David Bigelow was “one of the greatest gifts of my life,” says his daughter Cindi Bigelow, and her father’s final illness is the catalyst behind her own gift to further immunotherapy research at the Yale Cancer Center.
A strong altruistic sensibility has been a hallmark of the Bigelow family for the nearly 80 years it has owned and operated Fairfield-based Bigelow Tea. Recently, the generosity took the form of a $100,000 gift to Yale to study and find more effective approaches to the sometimes toxic side effects that result from effective immunotherapy treatment.
“It’s really about taking the loss of my father and seeing how we can help others have a better cancer treatment journey,” said Cindi Bigelow, CEO of Bigelow since 2005.
David Bigelow’s journey centered on family and shepherding the family business. In addition to expanding Bigelow into one of the world’s most well-known tea companies, he instilled a deep sense of personal responsibility in those around him with the tenet to ‘Think of others before self.’
Prior to the immunotherapy treatments, David’s life expectancy was just a few weeks, his daughter said. The immunotherapy was so effective that he was alive 16 months after his diagnosis, and it might have been longer had the treatment not been paused to ease treatment side effects.
Cindi Bigelow has nothing but praise for her father’s care team, especially medical oncologist and researcher Dr. Harriet Kluger, and the nursing team and staff at Smilow Cancer Hospital.
“When you are helping someone going through something as traumatic [as cancer treatment] …and who you love literally more than air, you want others to treat him with kid gloves and complete compassion and that’s what we got from the clinical teams at Smilow Cancer Hospital and Yale Cancer Center,” said Dr. Kluger, who is Harvey and Kate Cushing Professor of Medicine (Oncology) and of Dermatology at the Yale School of Medicine . ”And for that I’m very grateful.”

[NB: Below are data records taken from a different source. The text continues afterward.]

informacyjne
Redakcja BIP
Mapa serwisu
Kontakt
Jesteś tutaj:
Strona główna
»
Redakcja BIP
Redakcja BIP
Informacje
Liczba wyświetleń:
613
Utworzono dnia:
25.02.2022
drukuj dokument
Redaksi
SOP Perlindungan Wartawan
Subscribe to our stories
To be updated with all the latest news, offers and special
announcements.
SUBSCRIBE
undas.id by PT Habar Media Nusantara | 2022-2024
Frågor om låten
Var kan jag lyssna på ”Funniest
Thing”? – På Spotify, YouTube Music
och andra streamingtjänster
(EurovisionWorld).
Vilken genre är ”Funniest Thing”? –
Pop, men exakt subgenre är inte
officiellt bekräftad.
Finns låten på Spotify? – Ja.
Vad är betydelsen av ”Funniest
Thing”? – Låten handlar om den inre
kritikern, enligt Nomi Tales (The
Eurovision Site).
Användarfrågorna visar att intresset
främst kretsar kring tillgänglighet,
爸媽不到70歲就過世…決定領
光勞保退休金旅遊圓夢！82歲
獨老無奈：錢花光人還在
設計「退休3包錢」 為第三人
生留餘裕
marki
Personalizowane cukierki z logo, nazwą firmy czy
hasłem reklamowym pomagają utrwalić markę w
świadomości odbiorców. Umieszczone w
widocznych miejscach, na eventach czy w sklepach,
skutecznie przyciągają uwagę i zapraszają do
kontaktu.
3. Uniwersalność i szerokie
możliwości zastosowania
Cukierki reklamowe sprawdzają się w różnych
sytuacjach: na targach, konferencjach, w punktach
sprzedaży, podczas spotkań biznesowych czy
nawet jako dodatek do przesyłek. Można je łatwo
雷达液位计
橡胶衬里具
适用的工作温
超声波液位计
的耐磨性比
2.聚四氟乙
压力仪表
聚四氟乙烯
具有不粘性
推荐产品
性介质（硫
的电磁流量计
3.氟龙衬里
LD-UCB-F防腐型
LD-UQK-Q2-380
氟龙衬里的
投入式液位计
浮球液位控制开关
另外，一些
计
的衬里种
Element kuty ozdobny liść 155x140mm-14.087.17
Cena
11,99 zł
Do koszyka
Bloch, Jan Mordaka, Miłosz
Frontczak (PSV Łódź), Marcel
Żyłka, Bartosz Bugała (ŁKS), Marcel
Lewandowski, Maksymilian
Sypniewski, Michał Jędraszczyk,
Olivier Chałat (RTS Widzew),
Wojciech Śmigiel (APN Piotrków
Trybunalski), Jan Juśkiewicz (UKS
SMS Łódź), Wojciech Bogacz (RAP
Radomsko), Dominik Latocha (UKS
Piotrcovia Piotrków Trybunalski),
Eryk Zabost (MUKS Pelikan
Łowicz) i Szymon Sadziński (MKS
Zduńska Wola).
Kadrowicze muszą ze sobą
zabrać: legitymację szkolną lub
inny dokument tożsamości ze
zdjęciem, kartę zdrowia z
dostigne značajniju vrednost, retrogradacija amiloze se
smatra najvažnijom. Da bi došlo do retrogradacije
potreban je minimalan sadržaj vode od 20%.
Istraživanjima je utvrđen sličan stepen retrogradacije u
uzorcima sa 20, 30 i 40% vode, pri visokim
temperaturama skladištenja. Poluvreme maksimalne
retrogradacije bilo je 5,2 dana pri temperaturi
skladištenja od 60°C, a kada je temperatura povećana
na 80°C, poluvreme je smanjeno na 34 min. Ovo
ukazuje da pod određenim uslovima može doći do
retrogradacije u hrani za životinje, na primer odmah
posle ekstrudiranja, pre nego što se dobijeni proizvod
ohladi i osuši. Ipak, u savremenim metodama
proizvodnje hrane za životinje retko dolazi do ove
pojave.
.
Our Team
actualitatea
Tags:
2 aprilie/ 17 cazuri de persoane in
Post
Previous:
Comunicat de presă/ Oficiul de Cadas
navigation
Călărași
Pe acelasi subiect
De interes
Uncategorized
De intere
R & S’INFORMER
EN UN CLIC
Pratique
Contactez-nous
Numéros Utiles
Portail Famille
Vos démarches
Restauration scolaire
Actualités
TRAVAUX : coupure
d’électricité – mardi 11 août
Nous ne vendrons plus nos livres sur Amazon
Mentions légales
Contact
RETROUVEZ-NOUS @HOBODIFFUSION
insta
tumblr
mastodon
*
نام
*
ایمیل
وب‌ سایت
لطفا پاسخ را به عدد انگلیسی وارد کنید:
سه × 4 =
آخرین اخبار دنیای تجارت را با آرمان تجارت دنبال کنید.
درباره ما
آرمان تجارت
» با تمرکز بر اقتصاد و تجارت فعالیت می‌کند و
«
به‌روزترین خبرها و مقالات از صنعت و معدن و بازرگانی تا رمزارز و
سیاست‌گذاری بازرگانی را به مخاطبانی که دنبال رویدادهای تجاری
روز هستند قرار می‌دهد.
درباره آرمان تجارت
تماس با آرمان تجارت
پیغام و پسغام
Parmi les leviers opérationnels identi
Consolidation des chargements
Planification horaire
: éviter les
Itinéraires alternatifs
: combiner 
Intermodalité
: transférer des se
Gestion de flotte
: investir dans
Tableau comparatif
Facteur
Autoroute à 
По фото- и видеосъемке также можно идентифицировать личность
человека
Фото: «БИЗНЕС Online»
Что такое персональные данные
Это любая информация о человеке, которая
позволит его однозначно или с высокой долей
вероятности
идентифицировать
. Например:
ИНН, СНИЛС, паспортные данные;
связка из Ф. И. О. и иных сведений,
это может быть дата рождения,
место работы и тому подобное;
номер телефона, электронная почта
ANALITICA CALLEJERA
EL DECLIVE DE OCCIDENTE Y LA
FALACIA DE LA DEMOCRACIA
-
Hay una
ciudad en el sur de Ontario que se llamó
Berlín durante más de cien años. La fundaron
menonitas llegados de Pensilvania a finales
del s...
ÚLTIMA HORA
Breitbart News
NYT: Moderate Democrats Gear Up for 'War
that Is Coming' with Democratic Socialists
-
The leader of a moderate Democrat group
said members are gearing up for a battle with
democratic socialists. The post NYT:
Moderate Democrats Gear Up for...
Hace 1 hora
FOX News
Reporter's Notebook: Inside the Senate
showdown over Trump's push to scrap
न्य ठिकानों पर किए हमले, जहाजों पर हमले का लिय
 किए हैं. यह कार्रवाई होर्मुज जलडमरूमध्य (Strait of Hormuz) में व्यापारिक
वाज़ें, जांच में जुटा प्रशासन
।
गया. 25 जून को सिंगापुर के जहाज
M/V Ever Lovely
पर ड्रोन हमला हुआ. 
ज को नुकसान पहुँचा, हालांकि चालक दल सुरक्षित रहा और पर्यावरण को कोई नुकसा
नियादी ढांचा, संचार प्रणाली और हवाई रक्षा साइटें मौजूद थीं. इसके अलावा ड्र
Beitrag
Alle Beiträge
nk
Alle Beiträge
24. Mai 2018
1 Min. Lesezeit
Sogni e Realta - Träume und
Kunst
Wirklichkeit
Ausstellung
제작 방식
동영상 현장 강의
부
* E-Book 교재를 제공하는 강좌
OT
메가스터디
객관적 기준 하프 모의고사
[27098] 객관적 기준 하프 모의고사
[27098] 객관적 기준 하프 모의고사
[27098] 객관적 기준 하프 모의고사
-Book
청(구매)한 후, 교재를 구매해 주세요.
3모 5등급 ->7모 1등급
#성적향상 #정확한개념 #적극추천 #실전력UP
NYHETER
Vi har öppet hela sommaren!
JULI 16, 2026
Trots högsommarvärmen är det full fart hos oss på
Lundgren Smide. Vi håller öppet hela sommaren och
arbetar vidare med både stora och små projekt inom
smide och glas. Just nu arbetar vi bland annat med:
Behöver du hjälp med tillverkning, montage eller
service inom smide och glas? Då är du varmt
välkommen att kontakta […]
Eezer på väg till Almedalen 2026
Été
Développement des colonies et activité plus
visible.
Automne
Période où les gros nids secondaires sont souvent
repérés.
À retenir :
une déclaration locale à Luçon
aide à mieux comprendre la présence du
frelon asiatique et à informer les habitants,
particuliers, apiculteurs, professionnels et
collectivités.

The gift is meant to help patients being treated today and in the future. It’s important to “lift all those around you” whether it’s a treatment room or a board room, she said. More research into the relatively new realms of immunotherapy could bring more specialists together to tackle issues including side effects, she said.
Cindi Bigelow’s gift will support research by Dr. Kluger on controlling immunotherapy side effects. She is poised to launch a study using medication to control some aspects of the “revved up” immune system without dampening its cancer-fighting effectiveness.
“Immune therapy activates immune cells indiscriminately, including some that cause inflammation in normal organs,” said Dr. Kluger, who also is director of the Yale SPORE in Skin Cancer program and vice chair for Collaborative Research, Internal Medicine. “We routinely use steroids to dampen the immune system, but it is critical to develop smarter ways to selectively inhibit the activity of immune cells that are damaging normal organs.”
“We are grateful for the partnership and generous support,” Dr. Kluger said. “Research is the most effective, nimble tool we have against all cancers and this type of philanthropy is critical to that mission.”